5. Memory ballooning
Most of the memory issues in VMware are seen when memory ballooning occurs. However, ballooning is not necessarily a bad thing. Memory ballooning is a feature that allows the host to be more efficient with its physical memory by reclaiming unused memory that had been allocated to running virtual machines. This is done by the Memory Balloon Driver, which is included in the VMware Tools. The balloon driver determines how much memory can be reclaimed and then inflates it to the point that this amount of memory is blocked in the guest system. Issues typically appear when the balloon driver inflates too much and the guest is no longer able to run its operations. This will cause performance issues and, in some cases, even an outage.
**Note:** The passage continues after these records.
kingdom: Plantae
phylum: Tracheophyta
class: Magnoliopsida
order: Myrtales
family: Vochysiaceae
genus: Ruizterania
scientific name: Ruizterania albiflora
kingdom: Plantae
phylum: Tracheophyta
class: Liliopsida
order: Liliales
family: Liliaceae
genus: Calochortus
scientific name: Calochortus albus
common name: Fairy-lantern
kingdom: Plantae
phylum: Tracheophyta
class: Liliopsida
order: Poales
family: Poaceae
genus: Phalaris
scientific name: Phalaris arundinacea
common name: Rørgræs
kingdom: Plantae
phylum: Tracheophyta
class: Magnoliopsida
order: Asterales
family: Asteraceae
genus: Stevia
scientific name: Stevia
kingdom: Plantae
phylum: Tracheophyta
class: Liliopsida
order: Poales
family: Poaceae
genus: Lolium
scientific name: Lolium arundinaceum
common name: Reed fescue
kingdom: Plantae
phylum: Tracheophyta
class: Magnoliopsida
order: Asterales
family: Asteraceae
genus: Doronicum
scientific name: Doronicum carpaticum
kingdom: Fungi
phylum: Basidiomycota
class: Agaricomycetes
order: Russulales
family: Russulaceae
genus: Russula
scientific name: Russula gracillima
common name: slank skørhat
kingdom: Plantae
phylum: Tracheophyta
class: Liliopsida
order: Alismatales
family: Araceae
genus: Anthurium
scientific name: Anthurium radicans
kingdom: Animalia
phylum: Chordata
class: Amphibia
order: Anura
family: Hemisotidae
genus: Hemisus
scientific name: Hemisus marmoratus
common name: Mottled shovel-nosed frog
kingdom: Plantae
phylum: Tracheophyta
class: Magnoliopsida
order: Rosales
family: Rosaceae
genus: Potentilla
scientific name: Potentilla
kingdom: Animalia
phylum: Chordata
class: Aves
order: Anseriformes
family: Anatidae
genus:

For example, an SQL server might run out of memory and crash if this happens. Therefore, it’s recommended to plan on a per virtual machine basis if you want to have the possibility of ballooning and reserving the full guest memory for machines that you don’t want to balloon at all.
6. Worst case allocation
Worst case allocation is the amount of memory that a virtual machine can allocate when all the virtual machines in the ESXi host or cluster consume the full amount of their configured or allocated resources. In the case of overprovisioning, this is the amount of memory the VM will get. Typically, you don’t want the Worst-case allocation to be much lower than the amount of memory you’ve allocated to VM’s in a production environment, as this will start to cause a lot of ballooning or even out-of-memory issues for your VM’s once they start to utilize more of their allocated memory at the same time. Keeping your Worst-case allocation and actual assigned memory as close to each other as possible ensures that your VM’s will be able to use their allocated memory during high load events/periods in your cluster.
In this post, we discussed the most common compute performance metrics and issues that I’ve encountered managing VMware vSphere hosts and VM’s and how you can identify and solve these issues. I hope these insights will help you identify and solve performance issues in your environments.